Quick Review: Think of a graph as a map. Cities are Vertices, and the roads between them are Edges. If the road is a one-way street, it's a Directed graph. If the road tells you the distance, it's a Weighted graph.

2. Representing Graphs in Code

Computers can't "see" a drawing of a graph, so we have to store the data in a way they understand. There are two main ways to do this:

A. Adjacency Matrix

This is a 2D array (a grid) where the rows and columns represent vertices. If there is a connection between Vertex A and Vertex B, we put a 1 in the grid; otherwise, we put a 0.

Example Matrix:
If we have 3 nodes (0, 1, 2) and a connection between 0 and 1:
\( \begin{pmatrix} 0 & 1 & 0 \\ 1 & 0 & 0 \\ 0 & 0 & 0 \end{pmatrix} \)

  • Pros: Very fast to check if two specific nodes are connected.
  • Cons: Wastes a lot of memory if there are many nodes but very few connections (lots of zeros).

B. Adjacency List

This is like a "contact list." Each vertex has a list of all the other vertices it is directly connected to.

Example List:
Node 0: [1, 2]
Node 1: [0]
Node 2: [0]

  • Pros: Saves space! We only store the connections that actually exist.
  • Cons: Slower to check if a specific connection exists because you have to search through the list.

Memory Aid: Use a Matrix when the graph is "dense" (lots of connections). Use a List when the graph is "sparse" (mostly empty space).

3. Graph Traversal: Exploring the Connections

Traversal is just a fancy word for "visiting every node in the graph." There are two main ways to do this, and they work exactly like exploring a building or a maze.

A. Breadth-First Search (BFS)

Imagine you drop a pebble into a pond. The ripples move outward in circles, hitting the closest points first, then the next circle, and so on. That is BFS!

How it works:

  1. Start at a node and mark it as "visited."
  2. Visit all its immediate neighbors first.
  3. Then visit the neighbors of those neighbors.
  4. Uses a Queue (First-In, First-Out) to keep track of which node to visit next.

Best for: Finding the shortest path in an unweighted graph.

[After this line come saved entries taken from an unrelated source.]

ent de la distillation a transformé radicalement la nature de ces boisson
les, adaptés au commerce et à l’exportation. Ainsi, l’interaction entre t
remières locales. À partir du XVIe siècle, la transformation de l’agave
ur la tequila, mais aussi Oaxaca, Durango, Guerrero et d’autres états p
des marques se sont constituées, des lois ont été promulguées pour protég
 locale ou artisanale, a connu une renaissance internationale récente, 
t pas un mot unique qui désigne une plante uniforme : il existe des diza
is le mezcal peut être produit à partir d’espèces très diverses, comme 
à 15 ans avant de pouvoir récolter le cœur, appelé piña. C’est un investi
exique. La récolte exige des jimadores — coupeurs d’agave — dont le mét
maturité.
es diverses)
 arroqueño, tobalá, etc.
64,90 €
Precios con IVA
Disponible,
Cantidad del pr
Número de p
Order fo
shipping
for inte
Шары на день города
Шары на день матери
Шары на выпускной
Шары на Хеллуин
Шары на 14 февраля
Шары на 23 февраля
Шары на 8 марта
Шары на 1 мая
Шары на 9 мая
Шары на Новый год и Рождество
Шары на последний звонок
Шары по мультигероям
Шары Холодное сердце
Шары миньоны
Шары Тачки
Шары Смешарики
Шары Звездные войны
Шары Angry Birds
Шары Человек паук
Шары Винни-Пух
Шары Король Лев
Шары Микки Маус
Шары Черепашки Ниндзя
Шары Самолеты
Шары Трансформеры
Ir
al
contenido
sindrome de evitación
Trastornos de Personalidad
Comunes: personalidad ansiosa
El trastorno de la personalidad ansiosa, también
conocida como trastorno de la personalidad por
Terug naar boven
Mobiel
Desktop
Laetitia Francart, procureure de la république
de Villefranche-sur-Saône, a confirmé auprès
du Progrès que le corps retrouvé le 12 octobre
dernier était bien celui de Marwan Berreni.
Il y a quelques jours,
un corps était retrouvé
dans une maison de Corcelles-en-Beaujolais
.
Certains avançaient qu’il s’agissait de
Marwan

B. Depth-First Search (DFS)

Imagine you are exploring a maze. You pick a path and keep going as deep as possible until you hit a dead end. Then you backtrack and try the next available turn. That is DFS!

How it works:

  1. Start at a node and mark it as "visited."
  2. Follow a path as far as it goes.
  3. When you hit a dead end (or a node already visited), backtrack to the last node that had an unvisited neighbor.
  4. Uses a Stack (Last-In, First-Out) or Recursion to keep track of the path.

Best for: Checking if a path exists between two nodes or solving puzzles where you need to try every possibility.

Don't worry if this seems tricky! Just remember: BFS is for Breadth (spread out wide), and DFS is for Depth (go down deep).

4. Common Pitfalls to Avoid

  • Infinite Loops: If you don't keep track of "visited" nodes, your algorithm might keep going in circles forever. Always mark a node as visited!
  • Wrong Data Structure: Remember that BFS uses a Queue and DFS uses a Stack. Mixing them up will change how the algorithm explores the graph.
  • Directed vs. Undirected: In a directed graph, just because you can go from A to B doesn't mean you can go from B to A. Check the arrows!

Key Takeaways

Vertices are the points, Edges are the lines. Graphs can be Directed (one-way) or Undirected (two-way), and Weighted (costs) or Unweighted (no costs). To store them, use an Adjacency Matrix (for lots of connections) or an Adjacency List (to save space). To search them, use BFS (wide/Queue) for shortest paths or DFS (deep/Stack) to explore everything.

Did you know? The "Six Degrees of Separation" theory (that everyone in the world is connected by six or fewer social connections) is actually a graph problem that can be solved using Breadth-First Search!